GlueX Software Meeting, July 7, 2020
GlueX Software Meeting
Tuesday, July 7, 2020
3:00 pm EDT
BlueJeans: 968 592 007
- Review of Minutes from the Last Software Meeting (all)
- Report from Recent HDGeant4 Meetings (all)
- Report from the SciComp Meeting (Mark)
- NERSC status(David)
- OSG Jobs and mcsmear (Thomas)
- Compiler upgrade discussion (all)
- Review of recent issues and pull requests:
- Review of recent discussion on the GlueX Software Help List (all)
- Action Item Review (all)
Present: Alex Austregesilo, Thomas Britton, Sean Dobbs, Mark Ito (chair), Igal Jaegle, Richard Jones, Naomi Jarvis, David Lawrence, Keigo Mizutani, Susan Schadmand, Simon Taylor, Nilanga Wickramaarachchi, Beni Zihlmann
There is a recording of his meeting on the BlueJeans site. Use your JLab credentials to authenticate.
- New version set with upgrade to Geant4: version_4.21.3.xml Ready for testers of an updated version of Geant4.
- multi-threaded hdgeant4 now working Richard implemented patches to Geant4 that fixed issues that prevented multi-threaded running from giving sensible results.
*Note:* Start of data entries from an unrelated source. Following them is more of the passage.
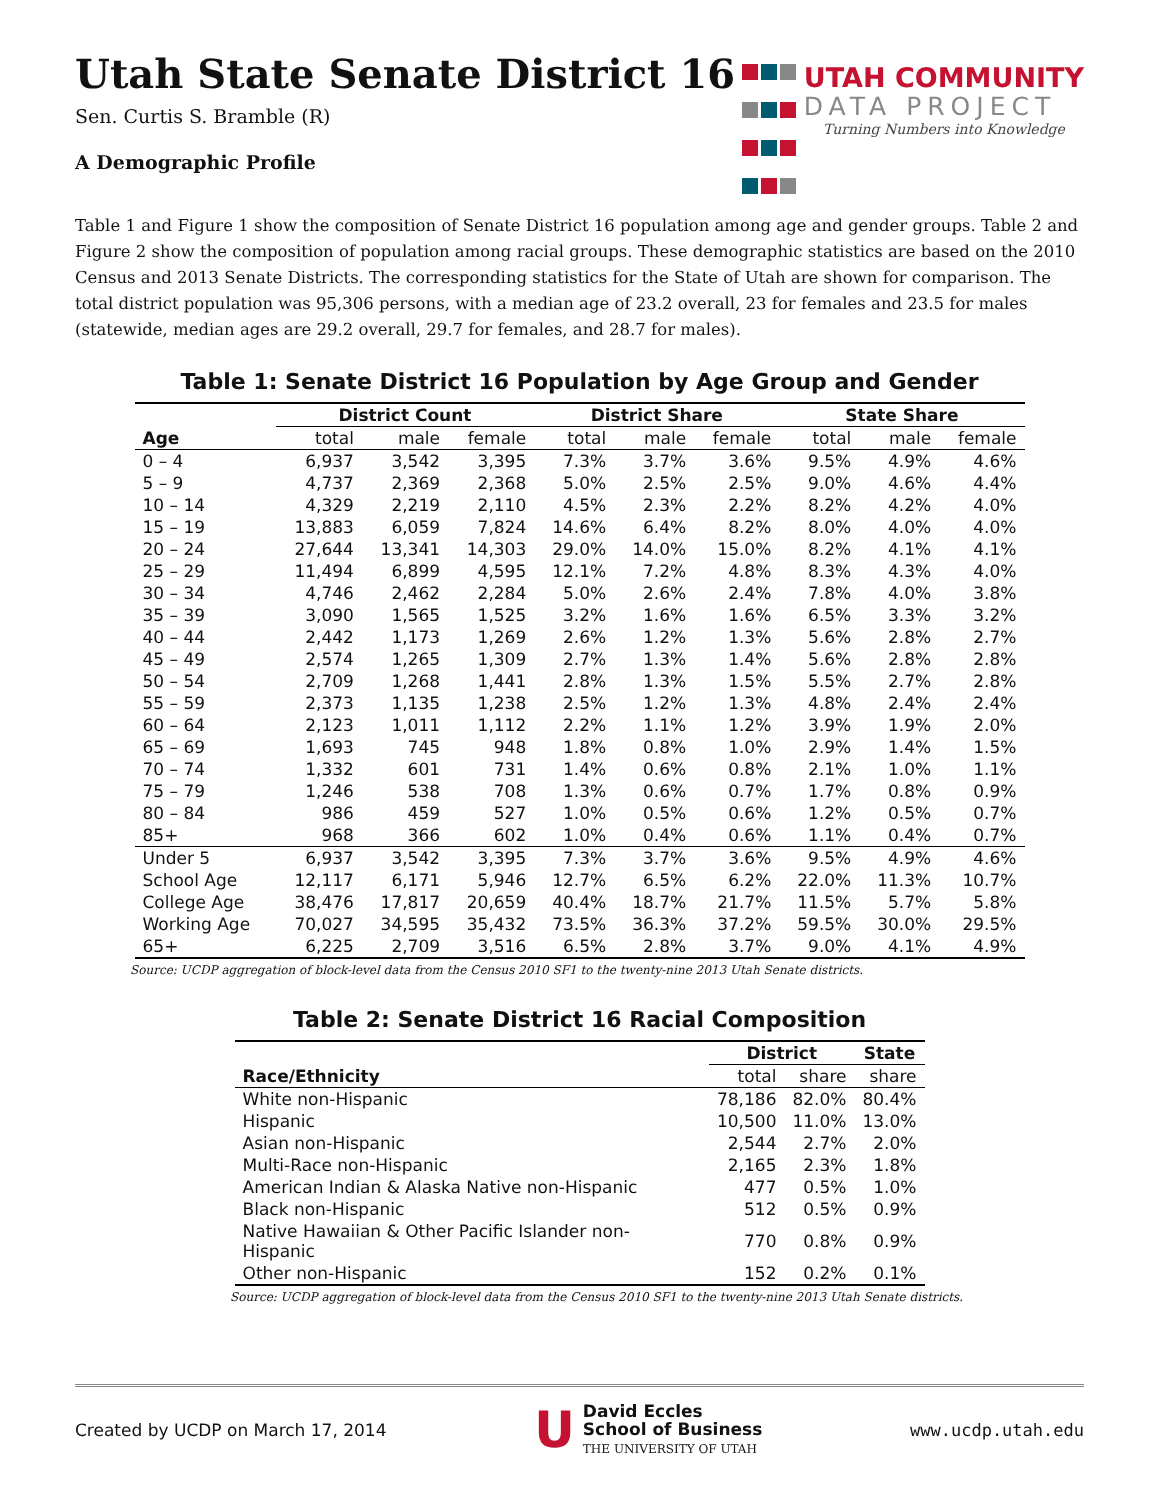Utah State Senate District 16
Sen. Curtis S. Bramble (R)
A Demographic Profile
UTAH COMMUNITY
DATA PROJECT
Turning Numbers into Knowledge
Table 1 and Figure 1 show the composition of Senate District 16 population among age and gender groups. Table 2 and Figure 2 show the composition of population among racial groups. These demographic statistics are based on the 2010 Census and 2013 Senate Districts. The corresponding statistics for the State of Utah are shown for comparison. The total district population was 95,306 persons, with a median age of 23.2 overall, 23 for females and 23.5 for males (statewide, median ages are 29.2 overall, 29.7 for females, and 28.7 for males).
Table 1: Senate District 16 Population by Age Group and Gender
| | District Count | | | District Share | | | State Share | | |
| --- | --- | --- | --- | --- | --- | --- | --- | --- | --- |
| Age | total | male | female | total | male | female | total | male | female |
| 0 – 4 | 6,937 | 3,542 | 3,395 | 7.3% | 3.7% | 3.6% | 9.5% | 4.9% | 4.6% |
| 5 – 9 | 4,737 | 2,369 | 2,368 | 5.0% | 2.5% | 2.5% | 9.0% | 4.6% | 4.4% |
| 10 – 14 | 4,329 | 2,219 | 2,110 | 4.5% | 2.3% | 2.2% | 8.2% | 4.2% | 4.0% |
| 15 – 19 | 13,883 | 6,059 | 7,824 | 14.6% | 6.4% | 8.2% | 8.0% | 4.0% | 4.0% |
| 20 – 24 | 27,644 | 13,341 | 14,303 | 29.0% | 14.0% | 15.0% | 8.2% | 4.1% | 4.1% |
| 25 – 29 | 11,494 | 6,899 | 4,595 | 12.1% | 7.2% | 4.8% | 8.3% | 4.3% | 4.0% |
| 30 – 34 | 4,746 | 2,462 | 2,284 | 5.0% | 2.6% | 2.4% | 7.8% | 4.0% | 3.8% |
| 35 – 39 | 3,090 | 1,565 | 1,525 | 3.2% | 1.6% | 1.6% | 6.5% | 3.3% | 3.2% |
| 40 – 44 | 2,442 | 1,173 | 1,269 | 2.6% | 1.2% | 1.3% | 5.6% | 2.8% | 2.7% |
| 45 – 49 | 2,574 | 1,265 | 1,309 | 2.7% | 1.3% | 1.4% | 5.6% | 2.8% | 2.8% |
| 50 – 54 | 2,709 | 1,268 | 1,441 | 2.8% | 1.3% | 1.5% | 5.5% | 2.7% | 2.8% |
| 55 – 59 | 2,373 | 1,135 | 1,238 | 2.5% | 1.2% | 1.3% | 4.8% | 2.4% | 2.4% |
| 60 – 64 | 2,123 | 1,011 | 1,112 | 2.2% | 1.1% | 1.2% | 3.9% | 1.9% | 2.0% |
| 65 – 69 | 1,693 | 745 | 948 | 1.8% | 0.8% | 1.0% | 2.9% | 1.4% | 1.5% |
| 70 – 74 | 1,332 | 601 | 731 | 1.4% | 0.6% | 0.8% | 2.1% | 1.0% | 1.1% |
| 75 – 79 | 1,246 | 538 | 708 | 1.3% | 0.6% | 0.7% | 1.7% | 0.8% | 0.9% |
| 80 – 84 | 986 | 459 | 527 | 1.0% | 0.5% | 0.6% | 1.2% | 0.5% | 0.7% |
| 85+ | 968 | 366 | 602 | 1.0% | 0.4% | 0.6% | 1.1% | 0.4% | 0.7% |
| Under 5 | 6,937 | 3,542 | 3,395 | 7.3% | 3.7% | 3.6% | 9.5% | 4.9% | 4.6% |
| School Age | 12,117 | 6,171 | 5,946 | 12.7% | 6.5% | 6.2% | 22.0% | 11.3% | 10.7% |
| College Age | 38,476 | 17,817 | 20,659 | 40.4% | 18.7% | 21.7% | 11.5% | 5.7% | 5.8% |
| Working Age | 70,027 | 34,595 | 35,432 | 73.5% | 36.3% | 37.2% | 59.5% | 30.0% | 29.5% |
| 65+ | 6,225 | 2,709 | 3,516 | 6.5% | 2.8% | 3.7% | 9.0% | 4.1% | 4.9% |
Source: UCDP aggregation of block-level data from the Census 2010 SF1 to the twenty-nine 2013 Utah Senate districts.
Table 2: Senate District 16 Racial Composition
| | District | | State |
| --- | --- | --- | --- |
| Race/Ethnicity | total | share | share |
| White non-Hispanic | 78,186 | 82.0% | 80.4% |
| Hispanic | 10,500 | 11.0% | 13.0% |
| Asian non-Hispanic | 2,544 | 2.7% | 2.0% |
| Multi-Race non-Hispanic | 2,165 | 2.3% | 1.8% |
| American Indian & Alaska Native non-Hispanic | 477 | 0.5% | 1.0% |
| Black non-Hispanic | 512 | 0.5% | 0.9% |
| Native Hawaiian & Other Pacific Islander non-Hispanic | 770 | 0.8% | 0.9% |
| Other non-Hispanic | 152 | 0.2% | 0.1% |
Source: UCDP aggregation of block-level data from the Census 2010 SF1 to the twenty-nine 2013 Utah Senate districts.
Created by UCDP on March 17, 2014 U David Eccles
School of Business
THE UNIVERSITY OF UTAH www.ucdp.utah.edu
- To address thread safety in the HDGeant4 code proper, he made a change to provide each thread with its own copy of the magnetic field map at the cost of 300 MB of memory per additional thread. This was done out of an abundance of caution; if not necessary he will back out the change to recover the memory used.
- Richard proposed changing the CCDB to so that the magnetic field is no longer suppressed inside selected volumes, in particular in the BCAL. Other volumes that would get changed are the FCAL, TOF, DIRC, and CCAL where the effect was not manifest because the field is so much lower there. He discovered that the suppression resulted field discontinuities that caused crashes in particle propagation reported by Naomi. The suppression had originally been introduced to speed up shower development in GEANT, but Geant4 seems not to be affected by having the field on. We endorsed the proposal.
- New release of Build Scripts: version 1.58 This new release will accommodate our current default as well as subsequent versions of Geant4.
- New version set: version_4.22.0.xml. This version set incorporates the fix to multi-threaded running of HDGeant4 mentioned above.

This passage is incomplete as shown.